Happy Tuesday! A few weeks back I did a guest post on Simply Clarke
, and I wanted to share it with you today. It’s so hard to keep your marriage a priority once a baby joins your family, and Chris and I have really had to work hard at it.
Both Chris and I feel it’s important to have a strong marriage, and have learned a lot in the past year or so about making sure we make each other feel important, needed, and loved. I really want Abbie to see positive role models in her parents and our relationship, and working on our marriage (even when parenting is tough), will keep it strong. So what have I learned?
Communicate. Communication is KEY, from the very beginning. When Abbie was a newborn, I put a lot of pressure on myself to do everything. I started to feel stressed and overwhelmed…and I didn’t say anything to Chris. Big mistake. We ended up frustrated with each other and getting in fights for no reason – other than I was communicating what I was feeling to him. Once we got everything out, things went more smoothly, but it’s still something I have to think about when I’m having a rough time – he doesn’t know unless I tell him!
Apologize. Let’s be honest about it – you’re going to fight. Especially when it’s 3am, baby has been nursing nonstop for hours, you’re tired, he’s tired, baby’s crying…it’s going to happen. Be okay with it. Then apologize. Rough times in parenting sometimes bring out the worst in us, and it causes conflict. Just make sure you recognize that and apologize.
Give each other a break. Some weekends, Abbie goes nonstop. She’s at a stage that she’s full of energy and wants to do and see everything. While it’s exciting and fun, it’s also tiring. Both Chris and I work full-time, and sometimes we just need a break and some time to ourselves. Sometimes Chris will need a break on a weekend morning, so I’ll take Abbie downstairs and let him sleep in a little. Sometimes I’ve had a rough day at work and don’t want to make dinner, and Chris makes it. It does take some planning (I usually cook, so he makes the easy things like burgers and oven fries), but it’s well worth it. You need to remember that your partner is still a person, not just your partner or your child’s parent. Sometimes a 20 minute break will rejuvenate you.
Make sure you still touch. It’s amazing how a simple hug can help, or holding hands.

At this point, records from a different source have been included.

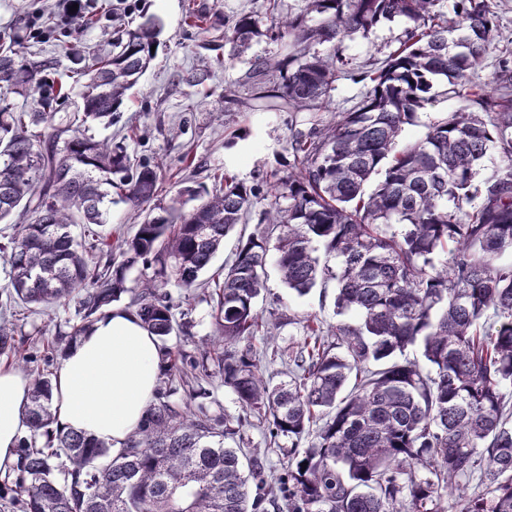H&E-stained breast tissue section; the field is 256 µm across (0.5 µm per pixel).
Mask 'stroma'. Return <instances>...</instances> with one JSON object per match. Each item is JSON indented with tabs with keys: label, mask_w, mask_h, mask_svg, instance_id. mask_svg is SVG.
<instances>
[{
	"label": "stroma",
	"mask_w": 512,
	"mask_h": 512,
	"mask_svg": "<svg viewBox=\"0 0 512 512\" xmlns=\"http://www.w3.org/2000/svg\"><path fill=\"white\" fill-rule=\"evenodd\" d=\"M59 2L0 0V35L19 36L37 59L53 62L51 74L58 78L65 76L76 59L109 50L117 28L135 27L145 14L162 20L160 45L129 100L111 125L95 127L94 134L101 140H125L133 158L159 164L169 197L190 181H206L217 170L231 171L248 182L261 180L287 157L292 131L308 130L315 122L327 123L333 111L350 107L363 89L349 79L337 81L329 113L229 111L226 91L235 88L255 58L278 50L276 43L264 37L253 40L248 50L229 59L226 67L202 84L190 83L191 74L202 69L204 59L227 56L226 24L242 14L262 12L264 0H78L76 32L71 37L63 30L67 17ZM191 10L206 12L210 26L204 30L184 26L183 18ZM406 26L402 19L381 22L368 37L345 40L342 51L357 67L385 59L397 47ZM265 280L266 288L256 301L260 316L283 305L296 317L311 315L327 326L336 323L334 288H316L306 296H296L285 288L272 262L266 266ZM172 295L188 311L193 327L189 336L170 337L169 347L180 348L191 357L216 352L219 335L202 290H195L189 300L177 288ZM74 322V308L66 305L25 313L16 327L29 355L41 361L49 357L51 342L58 334L70 332ZM205 389L207 398L182 389L172 400L180 406L201 403L230 419L240 415L235 395L220 378H213Z\"/></svg>",
	"instance_id": "35a3bbf8"
}]
</instances>
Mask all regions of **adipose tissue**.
<instances>
[{"label": "adipose tissue", "mask_w": 512, "mask_h": 512, "mask_svg": "<svg viewBox=\"0 0 512 512\" xmlns=\"http://www.w3.org/2000/svg\"><path fill=\"white\" fill-rule=\"evenodd\" d=\"M157 338L135 311L115 307L65 352L53 381L54 429L81 430L122 448L137 431L161 377ZM30 380L20 370L0 366V468L14 465L29 434L26 409Z\"/></svg>", "instance_id": "obj_1"}]
</instances>
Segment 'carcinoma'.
<instances>
[{"label": "carcinoma", "mask_w": 512, "mask_h": 512, "mask_svg": "<svg viewBox=\"0 0 512 512\" xmlns=\"http://www.w3.org/2000/svg\"><path fill=\"white\" fill-rule=\"evenodd\" d=\"M308 0L298 15L266 0L270 25L235 19L225 41L244 52L260 36L283 55L257 58L228 90L238 112H323L336 82L363 84L333 121L288 142V173L248 184L229 173L211 186H186L167 206L158 166L133 164L126 147L90 134L112 125L153 58L162 30L143 16L112 54L67 74L81 87L50 85V63L29 60L15 38L0 43V222L19 211L0 245L9 268L4 312L51 310L75 301L67 346L126 293L143 326L161 342L163 376L144 424L118 451L77 430L54 432L55 371L32 369L31 433L18 448L12 485L0 499L13 512H512V50H501L491 84L467 104L398 146L416 112L461 96L498 37L490 0ZM408 26L384 60L355 69L339 53L380 22ZM38 95L19 109L8 95ZM502 165L474 202L472 181L487 154ZM119 196L145 213L117 245L120 260L95 261L75 224L104 226L105 200ZM201 202L188 209L190 200ZM268 200L222 277L200 279L224 237ZM284 285L302 296L336 288V325L300 320L303 342L288 353V380L265 376L253 339L266 326L255 302L270 251ZM333 258L332 268L321 258ZM154 278L127 285L137 263ZM208 291L222 353L189 361L194 382L218 373L236 395V423L203 405L170 398L184 372L166 345L187 335L169 284ZM15 323L0 320V353L17 360ZM418 345L425 365L404 357ZM258 427L287 461L277 472L245 449L243 427ZM256 488L251 494L250 487Z\"/></svg>", "instance_id": "carcinoma-1"}]
</instances>
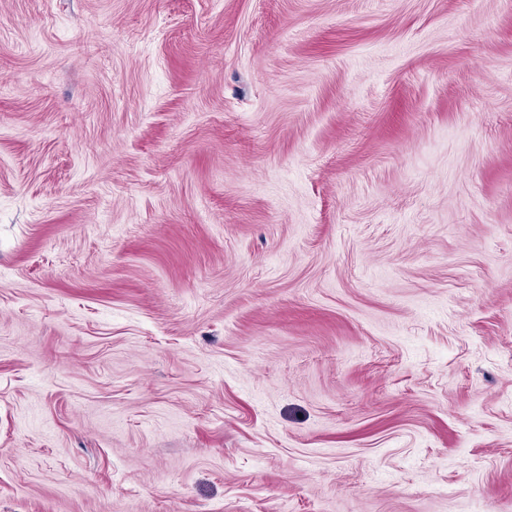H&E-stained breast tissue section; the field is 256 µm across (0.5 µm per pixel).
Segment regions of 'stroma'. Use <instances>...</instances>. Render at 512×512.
Here are the masks:
<instances>
[{"mask_svg": "<svg viewBox=\"0 0 512 512\" xmlns=\"http://www.w3.org/2000/svg\"><path fill=\"white\" fill-rule=\"evenodd\" d=\"M0 512H512V0H0Z\"/></svg>", "mask_w": 512, "mask_h": 512, "instance_id": "1", "label": "stroma"}]
</instances>
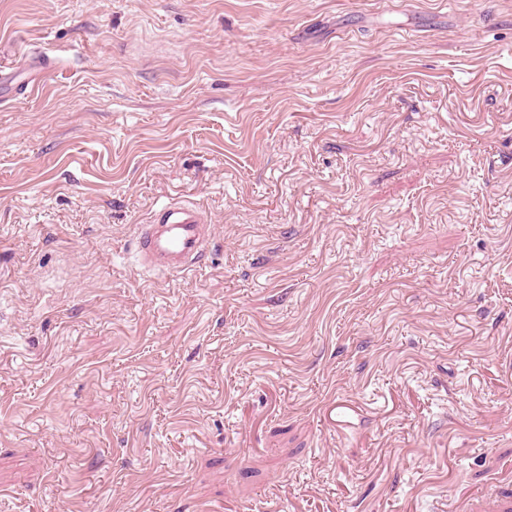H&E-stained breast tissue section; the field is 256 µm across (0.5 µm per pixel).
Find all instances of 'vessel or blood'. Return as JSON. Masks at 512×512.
<instances>
[{"mask_svg": "<svg viewBox=\"0 0 512 512\" xmlns=\"http://www.w3.org/2000/svg\"><path fill=\"white\" fill-rule=\"evenodd\" d=\"M212 238L201 210L172 203L161 208L152 223L140 225L137 251L141 266L174 276L194 270Z\"/></svg>", "mask_w": 512, "mask_h": 512, "instance_id": "b4317fda", "label": "vessel or blood"}]
</instances>
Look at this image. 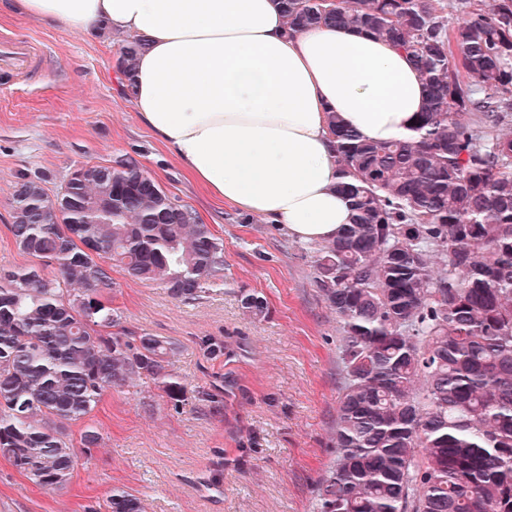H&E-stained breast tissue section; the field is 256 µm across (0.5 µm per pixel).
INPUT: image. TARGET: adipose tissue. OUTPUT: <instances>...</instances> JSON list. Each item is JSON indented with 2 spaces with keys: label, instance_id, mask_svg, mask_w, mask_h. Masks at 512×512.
<instances>
[{
  "label": "adipose tissue",
  "instance_id": "1",
  "mask_svg": "<svg viewBox=\"0 0 512 512\" xmlns=\"http://www.w3.org/2000/svg\"><path fill=\"white\" fill-rule=\"evenodd\" d=\"M63 32L145 47L131 75L141 124L212 199L324 243L351 223L330 117L372 142L409 140L424 81L393 43L355 28L289 32L279 0H0Z\"/></svg>",
  "mask_w": 512,
  "mask_h": 512
}]
</instances>
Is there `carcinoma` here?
<instances>
[{
	"mask_svg": "<svg viewBox=\"0 0 512 512\" xmlns=\"http://www.w3.org/2000/svg\"><path fill=\"white\" fill-rule=\"evenodd\" d=\"M293 31L363 28L427 86L418 136L373 143L331 116L353 223L314 256L341 323L334 458L317 512H512V0L448 28L435 0H280ZM144 40H126L130 75ZM9 225L39 266L0 269V457L70 482L102 436L70 427L103 395L151 380L175 409L174 343L114 332L112 267L187 302L221 281L224 241L131 155L71 170L52 194L15 182ZM240 307L268 316L247 289ZM107 512H146L115 488Z\"/></svg>",
	"mask_w": 512,
	"mask_h": 512,
	"instance_id": "cac0c4a2",
	"label": "carcinoma"
}]
</instances>
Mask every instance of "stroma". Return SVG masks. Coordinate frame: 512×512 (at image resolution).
I'll return each instance as SVG.
<instances>
[{"label": "stroma", "instance_id": "obj_1", "mask_svg": "<svg viewBox=\"0 0 512 512\" xmlns=\"http://www.w3.org/2000/svg\"><path fill=\"white\" fill-rule=\"evenodd\" d=\"M39 41L47 55L27 81L0 73V268L28 267L8 229L21 172L55 191L70 169L129 153L224 240V279L191 302L113 268L114 304L133 335L176 343L172 369L187 401L173 410L153 383L106 394L87 417L102 435L67 488L47 489L0 459V512H85L113 488L147 512H315L313 489L334 456L340 323L314 282L318 246L211 201L112 87L121 36L95 40L1 16L0 33ZM267 300L252 320L239 291ZM224 343L207 355L201 337Z\"/></svg>", "mask_w": 512, "mask_h": 512}]
</instances>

It reminds you that you’re not alone in this parenting journey, and that you have a partner to go through it with. You touched and cuddled before parenthood, so why not after? Snuggling on the couch after Abbie’s in bed usually makes the tension of the day melt away, even if we’re doing separate things. It’s important to still be a couple without your baby.
Laugh. Sometimes, being a parent is just ridiculous. Like the first time Abbie had a diaper leak…and it ended up all over both me and her. We frantically brought her to have a bath…me desperate to get clean….and we just started laughing hysterically. By the time we actually got her in the tub, she was covered and definitely needed that bath! Other times, Abbie is just goofy – playing peekaboo, chasing the cats, throwing tantrums for no reason…and we laugh. Because being a parent is funny, and you should.
I don’t claim to know it all, but I like to think my first year as a parent has taught me a few things – and I hope they help someone out there. It’s so important to be a strong role model for your kids and show them what a strong relationship really means. It takes work and dedication, but is SO worth it.